Historically, the lost wetlands was a strategic buffer to hurricane winds that drove water sheets toward the city. The ecological system was among the richest in the hemisphere. "It is just cut to shreds," said Houck, the fire hitting his voice. "If you fly over and peer down it looks like a massacre. But when you drive out to the end and look out, it's like a field of green. ... And then you overlay on the Army Corps of Engineers' work on MR-GO, the Houma Navigation Canal, the Barataria Waterway, the Lower Atchafalaya Canal -- these are monsters. They not only cut up the marsh but bring enormous quantities of salt water into the marsh on every strong south wind.

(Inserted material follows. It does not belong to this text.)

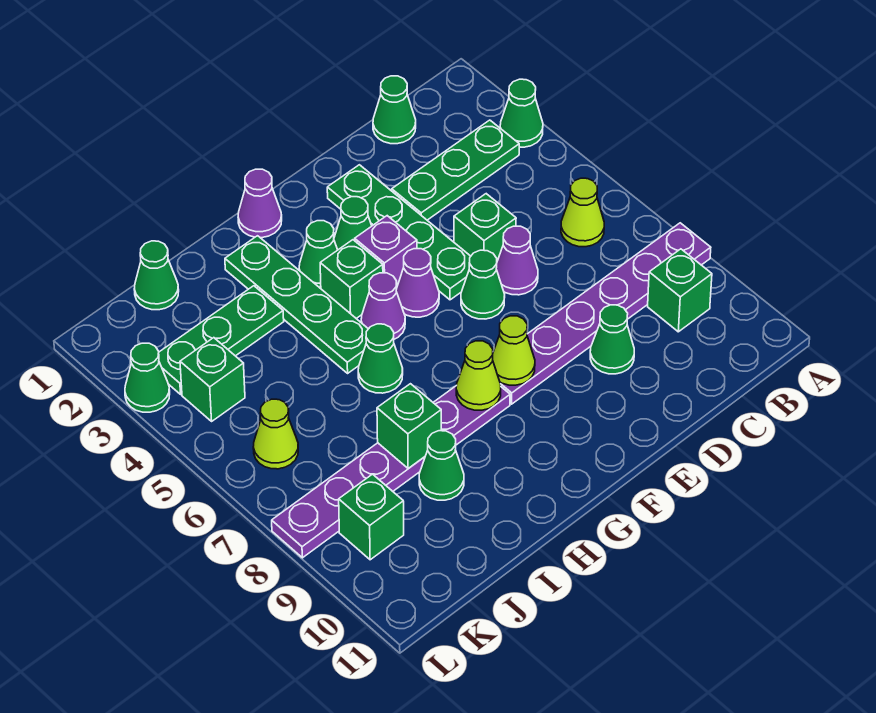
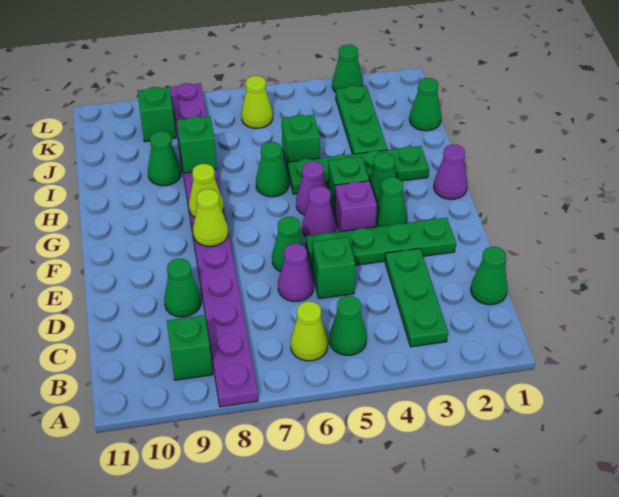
green cone A3 level 1 -> green cone B5 level 1
green brick K4 level 1 -> green brick I5 level 1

The salt kills the roots and the marsh falls apart like wet cardboard."

Repairing the coastal marshes is the most reliable way to defend southern Louisiana from the titanic losses of hurricanes and replenish the fragile ecology. That was already going to be expensive -- a difficult scientific feat to pull off -- and now BP has added the element of toxic poisons, for which, as Houck says, there is no baseline of research.

"Just a few years ago we were looking at a cost in the neighborhood of $20 billion to repair the coast," he said. "Since Katrina, and the financial crisis, the cost has risen to $100 billion." Where does money like that come from?

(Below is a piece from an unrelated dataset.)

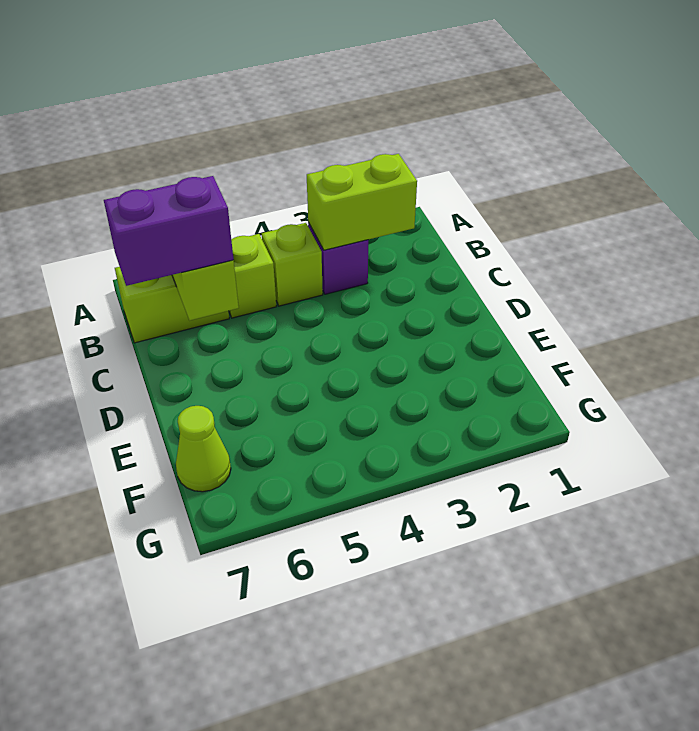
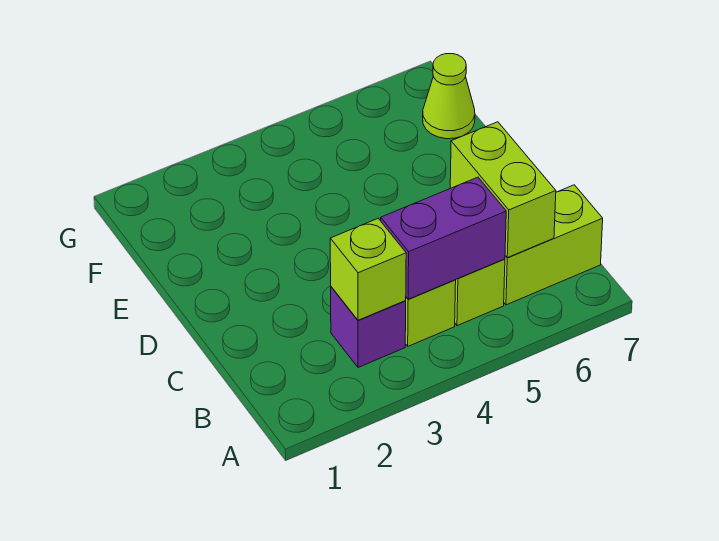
lime brick B2:B3 level 2 -> lime brick B3 level 2
purple brick C6:C7 level 3 -> purple brick B4:B5 level 2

"The most important thing is a funding source," answered Houck, "a dedicated trust fund beyond the appropriation process of federal and state governments. You have three guilty actors here, over their eyeballs in the destruction of south Louisiana. First is industry. Then you've got the state, which permitted the drilling, took money in taxes and public-lease revenues, suppressed all critics, even fired some who published or spoke otherwise. And then you have the Army Corps of Engineers, a federal agency, which was handmaiden to it all and dug the larger canals at behest of oil and gas.

"This is the big debt no one talks about paying," Houck added. "The position of our congressional delegation is that we ask the people of America to pay. My position -- and it's quixotic -- is that you get oil and gas companies to pay just like they pay for cleaning up hazardous waste sites and abandoned coal mines. They have stripped mined the coast, so why don't they pay for fixing it? I don't understand that. I understand the politics -- but not the sense of it. This is a much bigger bill than BP might pay for $5 billion to $10 billion in total remedial costs. Cost of restoring the coastal zone is a debt that has never been addressed by state or industry."

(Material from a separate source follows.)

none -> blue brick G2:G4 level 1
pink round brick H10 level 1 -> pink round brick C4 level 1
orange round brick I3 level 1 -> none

In one of the more acerbic passages of "Down on the Batture," Houck extends his argument:
The state's coastal wetlands campaign, whose signature photo is an egret perched on a petroleum platform, is funded by Shell Oil and makes no mention of oil and gas harm to the zone. Nor does the Shell exhibit at the aquarium downtown, which features fish around an oil rig. The state and the oil and gas industry have joined forces to persuade Congress that the American taxpayer should pay to put our Humpty Dumpty back together again. No suggestion is made of a contribution from the industry, the largest member of which cleared thirty-six billion dollars in profits last year, with four others close behind. And whose major damage, by this late date, is uncontestable. Instead, Shell sponsors Jazz Fest.